### Instructions to follow
In the text below about Pierino and the riddle of the three squares, please list each variable in the infinite family of solutions along with the expression in n it is set equal to.

Pierino and the Riddle of the Three Squares

One infinite set of solutions includes $x = n$ , $y = 4n$ , $z = 8n$ , and $t = 9n$ for any positive integer $n$ , since $n^2 + (4n)^2 + (8n)^2 = (9n)^2$ .

Let’s consider the equation

$t^{2} = x^{2} + y^{2} + z^{2}$ with t , x , y , z $\in$ N and x , y , z different.

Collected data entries

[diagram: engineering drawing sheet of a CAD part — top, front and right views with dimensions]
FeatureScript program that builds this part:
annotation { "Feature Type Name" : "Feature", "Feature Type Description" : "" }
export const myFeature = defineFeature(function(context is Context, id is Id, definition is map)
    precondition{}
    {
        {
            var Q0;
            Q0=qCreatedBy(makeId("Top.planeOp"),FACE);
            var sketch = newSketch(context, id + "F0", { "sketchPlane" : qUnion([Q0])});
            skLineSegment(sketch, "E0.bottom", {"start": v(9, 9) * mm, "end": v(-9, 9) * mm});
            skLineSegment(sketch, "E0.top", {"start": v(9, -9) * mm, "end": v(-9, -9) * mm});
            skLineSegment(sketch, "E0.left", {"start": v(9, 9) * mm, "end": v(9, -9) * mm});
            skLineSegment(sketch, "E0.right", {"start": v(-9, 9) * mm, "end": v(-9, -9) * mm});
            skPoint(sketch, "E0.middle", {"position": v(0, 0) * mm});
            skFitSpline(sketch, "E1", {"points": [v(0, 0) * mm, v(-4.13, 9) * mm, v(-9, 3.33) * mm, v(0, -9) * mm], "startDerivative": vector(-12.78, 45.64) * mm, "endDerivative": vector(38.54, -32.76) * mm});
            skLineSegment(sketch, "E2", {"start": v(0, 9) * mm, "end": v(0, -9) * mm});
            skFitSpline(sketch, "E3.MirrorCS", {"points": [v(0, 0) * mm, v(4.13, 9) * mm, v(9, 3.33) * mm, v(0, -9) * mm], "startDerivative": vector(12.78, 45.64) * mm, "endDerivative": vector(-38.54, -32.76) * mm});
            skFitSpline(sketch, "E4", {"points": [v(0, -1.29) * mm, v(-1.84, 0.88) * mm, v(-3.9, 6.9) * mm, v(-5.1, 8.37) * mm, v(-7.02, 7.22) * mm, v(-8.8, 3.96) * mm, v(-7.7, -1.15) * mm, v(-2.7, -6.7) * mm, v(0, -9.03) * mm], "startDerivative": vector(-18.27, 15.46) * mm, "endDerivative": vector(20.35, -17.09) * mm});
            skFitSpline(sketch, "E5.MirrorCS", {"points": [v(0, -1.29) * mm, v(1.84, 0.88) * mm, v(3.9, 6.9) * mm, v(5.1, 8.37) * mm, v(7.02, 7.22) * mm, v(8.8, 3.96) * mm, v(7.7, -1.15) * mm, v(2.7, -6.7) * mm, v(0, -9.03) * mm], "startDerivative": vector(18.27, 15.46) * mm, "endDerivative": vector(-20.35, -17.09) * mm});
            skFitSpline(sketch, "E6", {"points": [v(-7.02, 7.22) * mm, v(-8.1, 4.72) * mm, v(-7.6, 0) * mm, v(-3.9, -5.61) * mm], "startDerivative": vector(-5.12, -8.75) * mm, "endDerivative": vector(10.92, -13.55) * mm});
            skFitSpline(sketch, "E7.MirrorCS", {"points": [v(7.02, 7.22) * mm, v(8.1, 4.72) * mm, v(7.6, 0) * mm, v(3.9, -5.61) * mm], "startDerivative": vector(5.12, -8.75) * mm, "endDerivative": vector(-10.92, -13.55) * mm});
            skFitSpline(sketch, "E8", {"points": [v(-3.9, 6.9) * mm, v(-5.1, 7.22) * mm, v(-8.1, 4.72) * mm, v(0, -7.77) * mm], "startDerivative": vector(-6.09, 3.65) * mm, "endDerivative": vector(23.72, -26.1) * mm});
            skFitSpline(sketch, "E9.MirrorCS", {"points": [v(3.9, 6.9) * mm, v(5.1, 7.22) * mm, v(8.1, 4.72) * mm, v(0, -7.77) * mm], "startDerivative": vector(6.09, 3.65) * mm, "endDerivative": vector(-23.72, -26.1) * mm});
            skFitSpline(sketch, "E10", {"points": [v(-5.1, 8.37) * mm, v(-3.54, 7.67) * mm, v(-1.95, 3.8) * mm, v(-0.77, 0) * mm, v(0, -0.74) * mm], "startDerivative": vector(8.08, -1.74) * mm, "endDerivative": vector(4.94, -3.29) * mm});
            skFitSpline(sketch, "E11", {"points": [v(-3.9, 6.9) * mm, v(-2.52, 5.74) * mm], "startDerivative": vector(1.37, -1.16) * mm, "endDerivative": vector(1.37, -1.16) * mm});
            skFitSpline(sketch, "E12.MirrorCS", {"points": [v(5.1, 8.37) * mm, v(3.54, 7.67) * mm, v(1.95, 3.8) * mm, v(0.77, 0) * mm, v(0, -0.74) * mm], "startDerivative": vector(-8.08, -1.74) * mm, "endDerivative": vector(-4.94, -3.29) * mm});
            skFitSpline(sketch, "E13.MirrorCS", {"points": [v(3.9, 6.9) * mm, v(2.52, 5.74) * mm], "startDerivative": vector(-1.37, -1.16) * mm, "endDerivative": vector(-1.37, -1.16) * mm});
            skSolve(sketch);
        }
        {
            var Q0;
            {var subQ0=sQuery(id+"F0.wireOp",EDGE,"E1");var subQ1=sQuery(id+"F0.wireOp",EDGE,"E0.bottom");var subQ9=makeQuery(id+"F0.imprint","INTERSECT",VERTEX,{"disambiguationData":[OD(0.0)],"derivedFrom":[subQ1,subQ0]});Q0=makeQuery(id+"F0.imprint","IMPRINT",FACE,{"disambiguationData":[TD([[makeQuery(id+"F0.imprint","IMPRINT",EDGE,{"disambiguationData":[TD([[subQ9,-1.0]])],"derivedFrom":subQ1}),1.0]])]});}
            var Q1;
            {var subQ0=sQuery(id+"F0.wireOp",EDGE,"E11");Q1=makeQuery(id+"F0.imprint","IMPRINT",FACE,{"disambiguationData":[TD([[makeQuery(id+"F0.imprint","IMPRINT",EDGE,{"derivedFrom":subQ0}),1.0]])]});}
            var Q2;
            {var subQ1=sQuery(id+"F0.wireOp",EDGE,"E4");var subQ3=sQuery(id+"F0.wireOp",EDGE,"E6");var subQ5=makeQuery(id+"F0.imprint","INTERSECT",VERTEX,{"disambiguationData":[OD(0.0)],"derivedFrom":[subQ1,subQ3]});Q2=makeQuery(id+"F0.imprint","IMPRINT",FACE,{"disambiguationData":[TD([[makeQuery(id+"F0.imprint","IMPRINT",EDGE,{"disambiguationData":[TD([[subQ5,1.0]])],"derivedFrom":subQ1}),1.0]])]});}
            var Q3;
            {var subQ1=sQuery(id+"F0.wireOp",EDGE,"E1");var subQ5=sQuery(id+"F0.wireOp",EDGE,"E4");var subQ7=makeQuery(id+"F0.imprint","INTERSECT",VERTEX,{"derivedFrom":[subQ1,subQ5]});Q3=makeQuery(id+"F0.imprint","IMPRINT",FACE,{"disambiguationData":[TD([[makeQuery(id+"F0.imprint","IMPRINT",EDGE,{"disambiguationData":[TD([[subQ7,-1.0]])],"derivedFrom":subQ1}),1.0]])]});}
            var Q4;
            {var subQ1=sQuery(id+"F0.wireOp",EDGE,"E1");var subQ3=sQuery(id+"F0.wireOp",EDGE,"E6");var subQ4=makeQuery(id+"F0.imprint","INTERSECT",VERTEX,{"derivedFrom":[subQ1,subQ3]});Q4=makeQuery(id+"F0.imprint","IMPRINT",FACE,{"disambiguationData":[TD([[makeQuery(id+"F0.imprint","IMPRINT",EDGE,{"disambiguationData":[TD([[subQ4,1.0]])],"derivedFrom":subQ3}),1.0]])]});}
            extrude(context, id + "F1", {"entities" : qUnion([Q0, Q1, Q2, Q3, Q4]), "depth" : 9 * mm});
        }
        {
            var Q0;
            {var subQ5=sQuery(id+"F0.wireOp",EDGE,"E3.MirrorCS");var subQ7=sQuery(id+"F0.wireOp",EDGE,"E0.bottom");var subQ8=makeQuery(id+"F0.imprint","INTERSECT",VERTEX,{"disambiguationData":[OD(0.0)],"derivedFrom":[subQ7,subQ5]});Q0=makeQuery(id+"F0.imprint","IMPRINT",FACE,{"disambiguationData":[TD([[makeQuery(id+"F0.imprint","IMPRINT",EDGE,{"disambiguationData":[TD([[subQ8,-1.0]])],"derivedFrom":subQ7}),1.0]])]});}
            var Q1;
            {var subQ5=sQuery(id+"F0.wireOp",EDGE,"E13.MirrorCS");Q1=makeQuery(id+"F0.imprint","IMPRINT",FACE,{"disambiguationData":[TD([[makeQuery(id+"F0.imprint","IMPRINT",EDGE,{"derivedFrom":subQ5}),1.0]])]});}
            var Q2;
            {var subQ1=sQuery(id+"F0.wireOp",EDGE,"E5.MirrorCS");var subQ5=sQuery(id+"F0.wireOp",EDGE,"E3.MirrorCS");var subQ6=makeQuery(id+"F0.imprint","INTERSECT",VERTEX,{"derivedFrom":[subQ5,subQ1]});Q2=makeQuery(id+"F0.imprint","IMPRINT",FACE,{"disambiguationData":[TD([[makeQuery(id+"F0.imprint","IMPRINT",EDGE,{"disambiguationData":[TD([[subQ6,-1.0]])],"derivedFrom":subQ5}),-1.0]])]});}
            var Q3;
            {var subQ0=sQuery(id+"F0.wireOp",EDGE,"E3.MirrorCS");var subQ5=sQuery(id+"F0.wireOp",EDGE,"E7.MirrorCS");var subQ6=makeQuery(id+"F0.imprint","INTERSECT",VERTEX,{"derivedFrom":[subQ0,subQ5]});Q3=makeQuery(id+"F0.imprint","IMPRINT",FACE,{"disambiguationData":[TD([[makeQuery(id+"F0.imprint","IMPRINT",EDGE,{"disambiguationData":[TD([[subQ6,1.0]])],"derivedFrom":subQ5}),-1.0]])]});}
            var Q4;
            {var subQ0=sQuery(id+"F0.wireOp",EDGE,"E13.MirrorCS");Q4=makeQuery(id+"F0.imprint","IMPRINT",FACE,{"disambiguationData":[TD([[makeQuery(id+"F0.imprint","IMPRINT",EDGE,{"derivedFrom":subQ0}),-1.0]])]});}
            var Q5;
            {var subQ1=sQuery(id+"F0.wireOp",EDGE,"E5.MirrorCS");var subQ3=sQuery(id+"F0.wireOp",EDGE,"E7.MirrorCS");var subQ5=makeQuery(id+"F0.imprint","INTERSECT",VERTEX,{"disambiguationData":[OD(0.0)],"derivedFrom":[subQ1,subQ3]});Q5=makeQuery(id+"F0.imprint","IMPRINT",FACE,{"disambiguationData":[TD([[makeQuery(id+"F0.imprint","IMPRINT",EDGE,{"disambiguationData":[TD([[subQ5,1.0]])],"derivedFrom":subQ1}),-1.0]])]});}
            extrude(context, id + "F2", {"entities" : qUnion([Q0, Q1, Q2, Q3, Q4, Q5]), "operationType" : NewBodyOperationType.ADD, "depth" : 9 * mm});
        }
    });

### Output of the task
x = n
y = 4n
z = 8n
t = 9n